When cars are running on the same road or street, in the same direction on parallel line, as one draws closer and passes the other, or is left gradually more and more in the rear of the other, the eye can with ease discern which is running the faster. It is a fact that the mental vision can perceive, and on which there can be positive testimony. When cars are running towards each other, as to which is running the faster is not so easily seen by an observing eye; but a person accustomed to observing the speed of cars can give, frequently, accurate judgment as to the rate of speed of each Then as to which is running the faster is a matter of calculation, and not of opinion. These cars were running toward each other. There was a collision. The witnesses were permitted by the court to testify as to the speed of each. This they did. They were not permitted to testify as to which was running the faster. This fact from the testimony was a matter of calculation. It called for a conclusion which the jury could reach without the aid of a calculating witness. If in this the court erred, it is without injury, as the jury from the evidence could answer the question from the facts given them. Highland Ave. Belt R. R. Co. v. Sampson, 112 Ala. 425, 20 So. 566; L. N. R. R. Co. v. Stewart, 128 Ala. 313, 29 So. 562.
The court sustained objection of plaintiff to this question, asked A. M. Wade by defendant:
"I will ask you whether, at the speed you were going, and the speed he was going, if he had waited to make his turn until he got on the other side of Cooper street, on the south side of Fifteenth, whether there would have been any collision at all?"
This called for a conclusion and opinion of the witness. The witness should testify to the facts and circumstances, and let the jury form the opinion and draw the conclusion. The court did not err in sustaining plaintiff's objection to this question. Ray v. Brannan, 196 Ala. 113, 72 So. 16; L. N. R. R. Co. v. Moorer, 195 Ala. 344, 70 So. 277.

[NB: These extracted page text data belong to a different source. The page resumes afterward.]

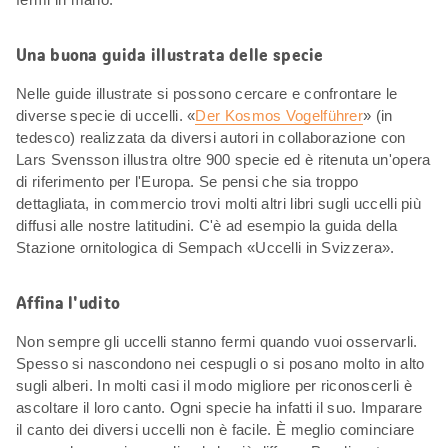
Una buona guida illustrata delle specie
Nelle guide illustrate si possono cercare e confrontare le
diverse specie di uccelli. «
Der Kosmos Vogelführer
» (in
tedesco) realizzata da diversi autori in collaborazione con
Lars Svensson illustra oltre 900 specie ed è ritenuta un'opera
di riferimento per l'Europa. Se pensi che sia troppo
dettagliata, in commercio trovi molti altri libri sugli uccelli più
diffusi alle nostre latitudini. C'è ad esempio la guida della
Stazione ornitologica di Sempach «Uccelli in Svizzera».
Affina l'udito
Non sempre gli uccelli stanno fermi quando vuoi osservarli.
Spesso si nascondono nei cespugli o si posano molto in alto
sugli alberi. In molti casi il modo migliore per riconoscerli è
ascoltare il loro canto. Ogni specie ha infatti il suo. Imparare
il canto dei diversi uccelli non è facile. È meglio cominciare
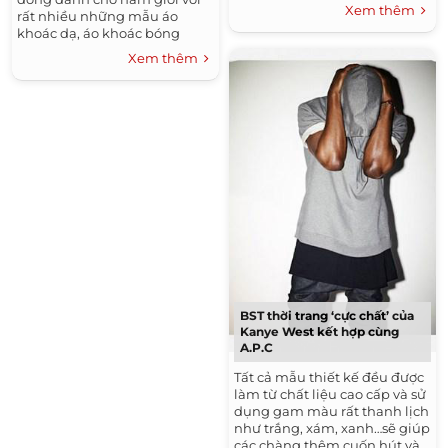
hơn khi mua sắm. Đặc biệt,
Xem thêm
rất nhiều những mẫu áo
nếu đây là chiếc blazer đầu
khoác dạ, áo khoác bóng
tiên trong đời
chày, áo blazer, áo thun...
Xem thêm
BST thời trang ‘cực chất’ của
Kanye West kết hợp cùng
A.P.C
Tất cả mẫu thiết kế đều được
làm từ chất liệu cao cấp và sử
dụng gam màu rất thanh lịch
như trắng, xám, xanh…sẽ giúp
các chàng thêm cuốn hút và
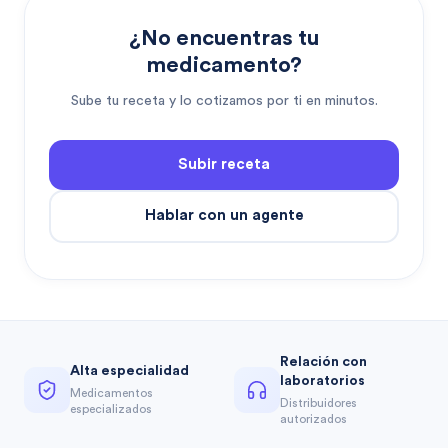
¿No encuentras tu
medicamento?
Sube tu receta y lo cotizamos por ti en minutos.
Subir receta
Hablar con un agente
Relación con
Alta especialidad
laboratorios
Medicamentos
Distribuidores
especializados
autorizados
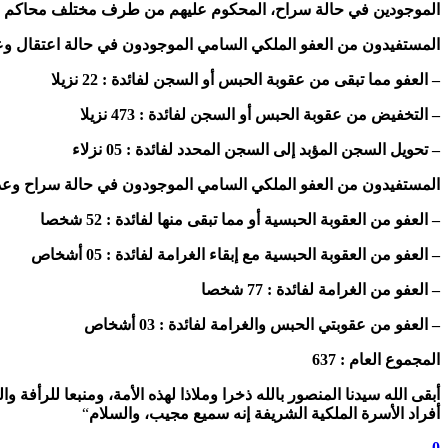
الموجودين في حالة سراح، المحكوم عليهم من طرف مختلف محاكم المملكة الشريفة و
المستفيدون من العفو الملكي السامي الموجودون في حالة اعتقال وعددهم 500 نزيلا وذلك على النحو
– العفو مما تبقى من عقوبة الحبس أو السجن لفائدة : 22 نزيلا
– التخفيض من عقوبة الحبس أو السجن لفائدة : 473 نزيلا
– تحويل السجن المؤبد إلى السجن المحدد لفائدة : 05 نزلاء
المستفيدون من العفو الملكي السامي الموجودون في حالة سراح وعددهم 137 شخصا موزعين كال
– العفو من العقوبة الحبسية أو مما تبقى منها لفائدة : 52 شخصا
– العفو من العقوبة الحبسية مع إبقاء الغرامة لفائدة : 05 أشخاص
– العفو من الغرامة لفائدة : 77 شخصا
– العفو من عقوبتي الحبس والغرامة لفائدة : 03 أشخاص
المجموع العام : 637
أبقى الله سيدنا المنصور بالله ذخرا وملاذا لهذه الأمة، ومنبعا للرأفة
أفراد الأسرة الملكية الشريفة إنه سميع مجيب، والسلام
“
0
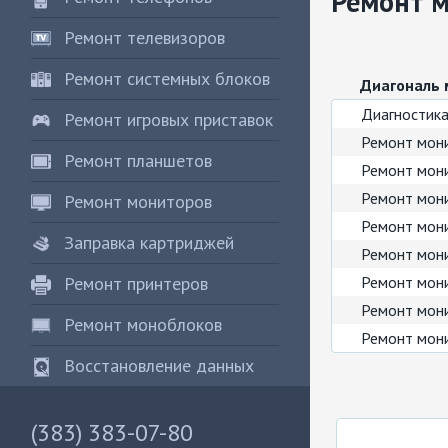
Ремонт 
Ремонт телевизоров
Ремонт системных блоков
Диагональ
Диагностик
Ремонт игровых приставок
Ремонт мон
Ремонт планшетов
Ремонт мон
Ремонт мони
Ремонт мониторов
Ремонт мон
Заправка картриджей
Ремонт мон
Ремонт принтеров
Ремонт мон
Ремонт мон
Ремонт моноблоков
Ремонт мони
Восстановление данных
(383) 383-07-80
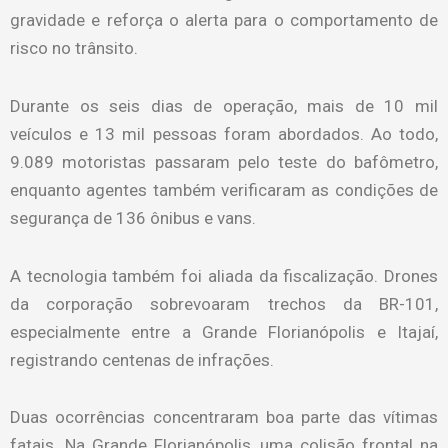
gravidade e reforça o alerta para o comportamento de
risco no trânsito.
Durante os seis dias de operação, mais de 10 mil
veículos e 13 mil pessoas foram abordados. Ao todo,
9.089 motoristas passaram pelo teste do bafômetro,
enquanto agentes também verificaram as condições de
segurança de 136 ônibus e vans.
A tecnologia também foi aliada da fiscalização. Drones
da corporação sobrevoaram trechos da BR-101,
especialmente entre a Grande Florianópolis e Itajaí,
registrando centenas de infrações.
Duas ocorrências concentraram boa parte das vítimas
fatais. Na Grande Florianópolis, uma colisão frontal na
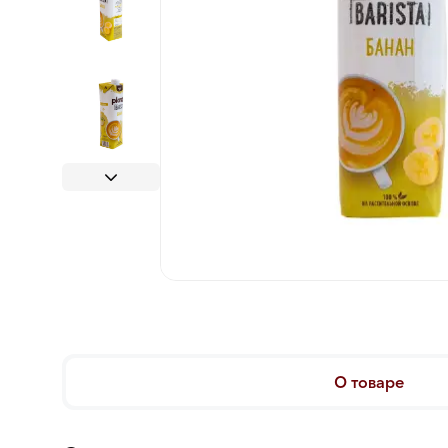
О товаре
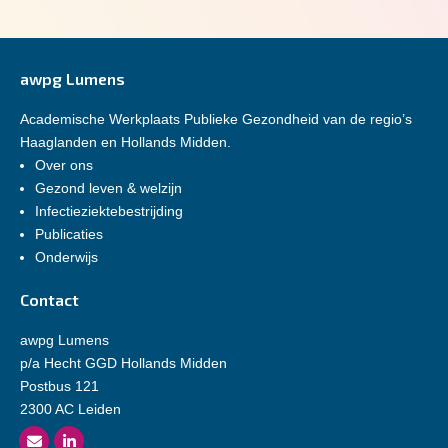
awpg Lumens
Academische Werkplaats Publieke Gezondheid van de regio’s
Haaglanden en Hollands Midden.
Over ons
Gezond leven & welzijn
Infectieziektebestrijding
Publicaties
Onderwijs
Contact
awpg Lumens
p/a Hecht GGD Hollands Midden
Postbus 121
2300 AC Leiden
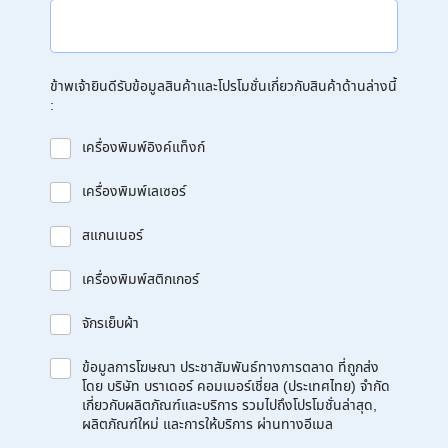
ข้าพเจ้ายินดีรับข้อมูลสินค้าและโปรโมชั่นเกี่ยวกับสินค้าด้านล่างนี้
:
เครื่องพิมพ์อิงค์แท็งก์
เครื่องพิมพ์เลเซอร์
สแกนเนอร์
เครื่องพิมพ์สติกเกอร์
จักรเย็บผ้า
ข้อมูลการโฆษณา ประชาสัมพันธ์ทางการตลาด ที่ถูกส่ง
โดย บริษัท บราเดอร์ คอมเมอร์เชี่ยล (ประเทศไทย) จำกัด
เกี่ยวกับผลิตภัณฑ์และบริการ รวมไปถึงโปรโมชั่นล่าสุด,
ผลิตภัณฑ์ใหม่ และการให้บริการ ผ่านทางอีเมล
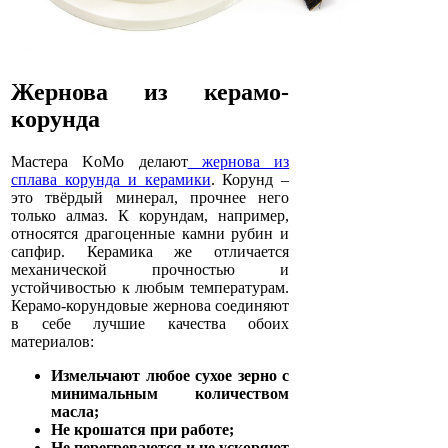
Жернова из керамо-
корунда
Мастера KoMo делают
жернова из
сплава корунда и керамики
. Корунд –
это твёрдый минерал, прочнее него
только алмаз. К корундам, например,
относятся драгоценные камни рубин и
сапфир. Керамика же отличается
механической прочностью и
устойчивостью к любым температурам.
Керамо-корундовые жернова соединяют
в себе лучшие качества обоих
материалов:
Измельчают любое сухое зерно с
минимальным количеством
масла;
Не крошатся при работе;
Не перегреваются и не ускоряют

We find no reversible error in the record, and this case is affirmed.
ANDERSON, C. J., and SAYRE and GARDNER, JJ., concur.
On Rehearing.
A majority of the court, composed of ANDERSON, C. J., and SAYRE, SOMERVILLE, and THOMAS, JJ., are of the opinion, and so hold, that the trial court erred in giving the plaintiff's requested charge 2. The first part of it invaded the province of the jury, as it was for them to decide whether or not it was the motorman's duty to have sounded the gong under the circumstances disclosed by the evidence. Indeed, the original opinion seems to concede this, but holds that this erroneous statement was so cured or neutralized as to render the charge merely misleading; but the majority think that the charge in its entirety was erroneous, and not merely misleading. While the latter part of said charge hypothesized that, if he negligently failed to do so, etc., the first part had already charged that it was his duty to do so, and in effect that he was guilty of negligence, and this error was not cured by the remainder of said charge.
Application for rehearing granted, judgment of affirmance set aside, and reversed and remanded.
McCLELLAN, GARDNER, and MILLER, JJ., adhere to the original opinion, and dissent from the reversal of the case.